Quantile Markov Decision Process
Xiaocheng Li, Huaiyang Zhong, Margaret L. Brandeau
TL;DR
This paper introduces Quantile Markov Decision Processes (QMDP), a framework for optimizing the quantiles of cumulative rewards in sequential decisions. By augmenting the state with a quantile-based statistic, it enables a dynamic programming approach that yields the optimal value for all quantiles in a single pass and extends to CVaR objectives. The paper provides theoretical characterizations, an efficient OPT-based algorithm, and complexity analysis, and demonstrates practical relevance through synthetic studies and an HIV treatment initiation case. The work offers distributional insight and risk-aware decision tools that complement traditional MDPs, with potential applicability across healthcare, finance, and service systems.
Abstract
The goal of a traditional Markov decision process (MDP) is to maximize expected cumulative reward over a defined horizon (possibly infinite).

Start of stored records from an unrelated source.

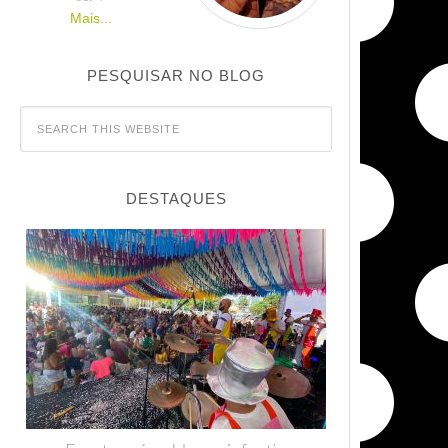
Mais...
PESQUISAR NO BLOG
DESTAQUES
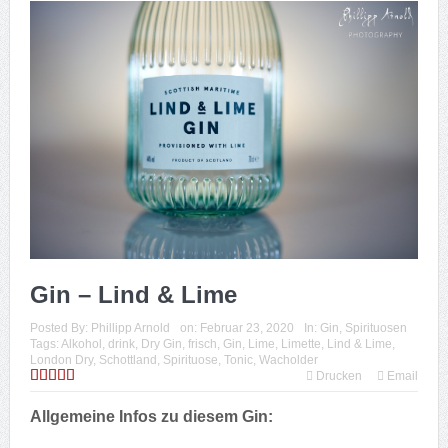
Gin – Lind & Lime
Posted By:
Phillipp Arnold
on:
Februar 23, 2020
In:
Gin
,
Spirituosen
Tags:
Alkohol
,
drink
,
Dry Gin
,
frisch
,
Gin
,
Lime
,
Limette
,
Lind & Lime
,
London Dry
,
Schottland
,
Spirituose
,
Tonic
,
Wacholder
Drucken
Email
Allgemeine Infos zu diesem Gin:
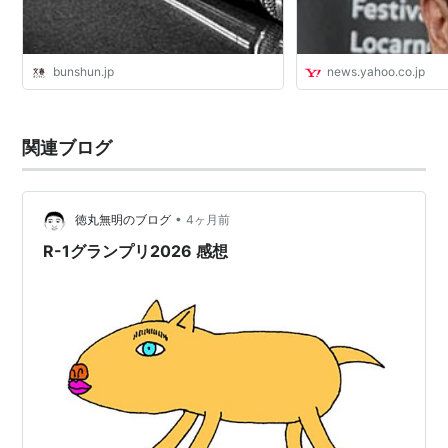
bunshun.jp
news.yahoo.co.jp
関連ブログ
•
徳丸無明のブログ
4ヶ月前
R-1グランプリ2026 感想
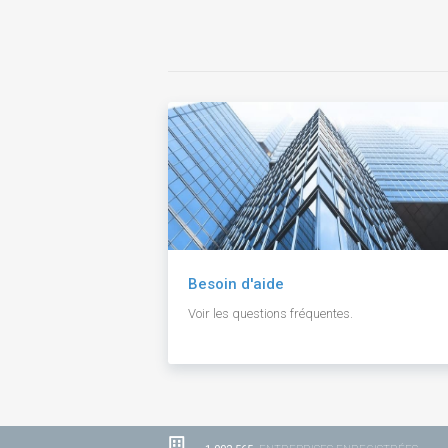
Besoin d'aide
Voir les questions fréquentes.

In many applications, however, a decision maker may be interested in optimizing a specific quantile of the cumulative reward instead of its expectation. In this paper we consider the problem of optimizing the quantiles of the cumulative rewards of a Markov decision process (MDP), which we refer to as a quantile Markov decision process (QMDP). We provide analytical results characterizing the optimal QMDP value function and present a dynamic programming-based algorithm to solve for the optimal policy. The algorithm also extends to the MDP problem with a conditional value-at-risk (CVaR) objective. We illustrate the practical relevance of our model by evaluating it on an HIV treatment initiation problem, where patients aim to balance the potential benefits and risks of the treatment.